Last year Atlanta, Georgia-based investor Banyan purchased Medtech Global from Melbourne-based PE firm Advent Partners for an undisclosed sum and Australian health insurer Medibank acquired medical practice group Better Medical from Livingbridge PE for about AUD 159m.
Wider sub-sectors
Companies in wider sub-sectors that are worth monitoring include 3D cell model developer Inventia Life Science, which operates in the area of New Approach Methodologies and has told Mergermarket it is experiencing inbound interest.

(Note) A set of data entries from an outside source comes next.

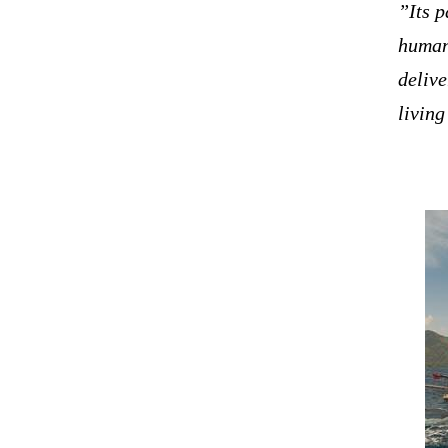
”Its p
human
delive
livin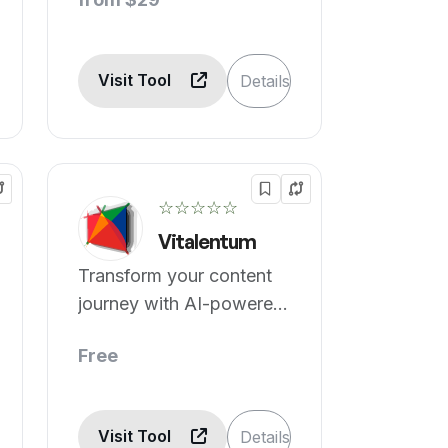
Visit Tool
Details
☆☆☆☆☆
Vitalentum
Transform your content
journey with AI-powered
tools.
Free
Visit Tool
Details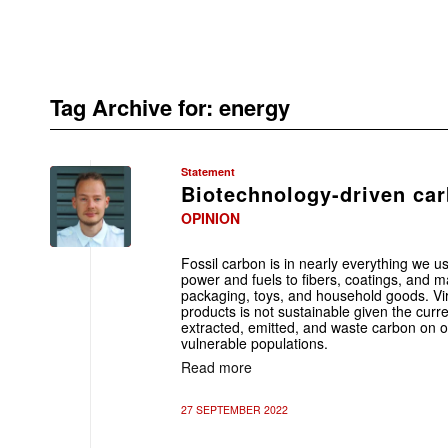
Tag Archive for:
energy
Statement
Biotechnology-driven car
OPINION
Fossil carbon is in nearly everything we us
power and fuels to fibers, coatings, and ma
packaging, toys, and household goods. Vir
products is not sustainable given the curr
extracted, emitted, and waste carbon on o
vulnerable populations.
Read more
27 SEPTEMBER 2022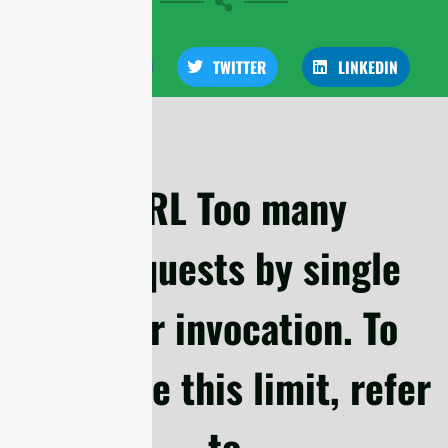
FACEBOOK
TWITTER
LINKEDIN
cURL Too many
subrequests by single
Worker invocation. To
configure this limit, refer
to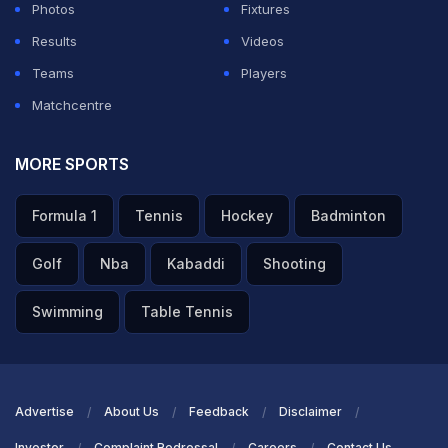
Photos
Fixtures
Results
Videos
Teams
Players
Matchcentre
MORE SPORTS
Formula 1
Tennis
Hockey
Badminton
Golf
Nba
Kabaddi
Shooting
Swimming
Table Tennis
Advertise
About Us
Feedback
Disclaimer
Investor
Complaint Redressal
Careers
Contact Us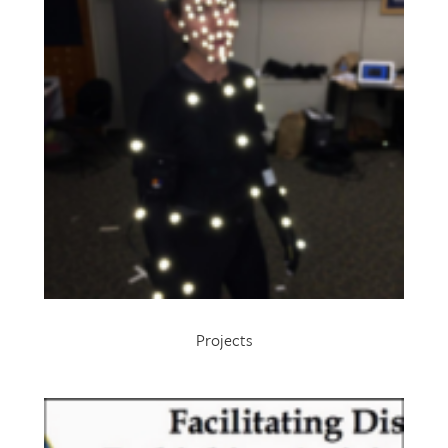
Projects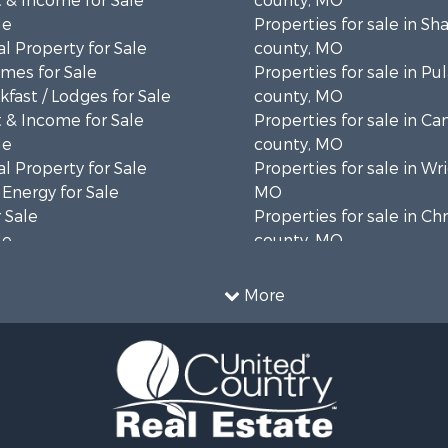
 & Income for Sale
county, MO
le
Properties for sale in S
l Property for Sale
county, MO
mes for Sale
Properties for sale in Pul
fast / Lodges for Sale
county, MO
 & Income for Sale
Properties for sale in C
le
county, MO
l Property for Sale
Properties for sale in Wr
 Energy for Sale
MO
 Sale
Properties for sale in Chr
le
county, MO
ale
Properties for sale in La
 Sale
county, MO
More
 Property for Sale
le
l Property for Sale
or Sale
 Sale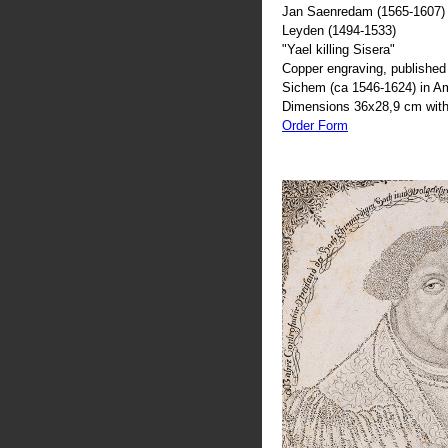
Jan Saenredam (1565-1607) 
Leyden (1494-1533)
"Yael killing Sisera"
Copper engraving, published 
Sichem (ca 1546-1624) in 
Dimensions 36x28,9 cm with
Order Form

Another is New Zealand-based chronic health management company Kitea Health, which makes micro-implantable devices. Kitea has said it is receptive to a sale.
Others include personalized cancer vaccines makers like Australian mRNA Contract Development Manufacturing Organisation Southern RNA, which has said it is in talks with investors to raise USD 50m-USD 100m, and DNA sequencing companies like Swan Genomics, which is seeking AUD 35m.
In the sensor-based continuous monitoring space, niche catheter tip location device maker NAVI Medical, and brain monitoring device developers Wavewise and Cortical Dynamics, recently unveiled M&A plans, while airway management device developer ELLIS Medical has said it is seeking pre-seed capital.
In the longevity space, Everlab raised AUD 15m in a seed round led by global growth equity firm Left Lane Capital in July 2025, as reported.